* Task requirements *
Please print the passage from the book review word for word, starting at "As the book" and ending at "it just is.".

[Source extract Boundary: Start]

In The Year of Magical Thinking, however, Joan Didion accounts the first year of her life without her husband John Gregory Dunne, who died of a heart attack at the beginning of 2004, and explains her feelings of numbness and the absurdity of trying to learn something from a black hole called death that’s left you far weaker than you ever would have been had it not appeared.

It’s a harrowing account, detailing the way grief erodes day-to-day experiences like an earthquake tearing apart the mantle of life. ‘I could not trust myself to present a coherent face to the world,’ Didion laments, and for a woman who values control as she does, this is truly damning.

As the book continues and you see her clinging to the pain like a limpet, as though to let go of it would be a betrayal to the man whose absence caused it. She explains how harrowing it can be to mourn in a society that values letting go, moving on, making the best of things. She didn’t want to make the best of things. She just wanted her husband back. I was reminded of a lyric from Mount Eerie about the passing of his wife, ending the song Death is Real:

It’s dumb
And I don’t want to learn anything from this
I love you
This isn’t a rational way of approaching things, I thought, but of course it isn’t; that’s why this book is so valuable: it shines a light on the irrational ways minds approach the world after tragedies, the strange thought-patterns that make sense to no one but yourself. Nothing about grief is rational, after all; it just is.

[Source extract Boundary: End]
[Data Boundary: Start]

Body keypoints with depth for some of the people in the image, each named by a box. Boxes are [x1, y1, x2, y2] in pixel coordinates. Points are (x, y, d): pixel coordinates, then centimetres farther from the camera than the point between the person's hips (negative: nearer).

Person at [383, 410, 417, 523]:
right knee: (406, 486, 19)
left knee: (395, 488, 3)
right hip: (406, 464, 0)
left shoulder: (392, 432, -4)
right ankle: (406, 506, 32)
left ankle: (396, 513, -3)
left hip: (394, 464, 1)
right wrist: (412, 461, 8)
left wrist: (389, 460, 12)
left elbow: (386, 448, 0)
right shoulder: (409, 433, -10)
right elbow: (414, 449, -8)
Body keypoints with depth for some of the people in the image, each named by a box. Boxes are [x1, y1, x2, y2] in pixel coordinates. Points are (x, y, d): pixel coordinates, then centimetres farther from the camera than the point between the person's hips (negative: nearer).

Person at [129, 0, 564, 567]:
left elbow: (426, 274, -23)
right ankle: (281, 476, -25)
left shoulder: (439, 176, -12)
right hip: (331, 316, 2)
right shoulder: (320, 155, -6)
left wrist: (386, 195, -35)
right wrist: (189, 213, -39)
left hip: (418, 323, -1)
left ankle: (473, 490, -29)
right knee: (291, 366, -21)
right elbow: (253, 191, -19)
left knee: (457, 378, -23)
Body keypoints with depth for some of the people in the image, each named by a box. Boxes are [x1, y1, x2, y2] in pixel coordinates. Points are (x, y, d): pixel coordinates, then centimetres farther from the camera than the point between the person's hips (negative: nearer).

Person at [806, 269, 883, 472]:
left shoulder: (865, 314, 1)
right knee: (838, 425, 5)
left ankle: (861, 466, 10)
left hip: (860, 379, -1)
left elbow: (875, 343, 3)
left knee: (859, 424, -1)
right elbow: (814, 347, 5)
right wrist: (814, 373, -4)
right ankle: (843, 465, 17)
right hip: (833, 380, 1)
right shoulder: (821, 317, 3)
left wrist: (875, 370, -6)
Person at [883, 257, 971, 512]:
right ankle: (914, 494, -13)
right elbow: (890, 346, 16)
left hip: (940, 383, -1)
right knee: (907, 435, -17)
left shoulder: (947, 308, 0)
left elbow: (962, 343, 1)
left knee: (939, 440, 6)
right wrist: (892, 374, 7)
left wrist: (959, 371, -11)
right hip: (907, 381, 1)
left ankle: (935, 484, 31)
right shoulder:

[Data Boundary: End]

* Reply *
As the book continues and you see her clinging to the pain like a limpet, as though to let go of it would be a betrayal to the man whose absence caused it. She explains how harrowing it can be to mourn in a society that values letting go, moving on, making the best of things. She didn’t want to make the best of things. She just wanted her husband back. I was reminded of a lyric from Mount Eerie about the passing of his wife, ending the song Death is Real:

It’s dumb
And I don’t want to learn anything from this
I love you
This isn’t a rational way of approaching things, I thought, but of course it isn’t; that’s why this book is so valuable: it shines a light on the irrational ways minds approach the world after tragedies, the strange thought-patterns that make sense to no one but yourself. Nothing about grief is rational, after all; it just is.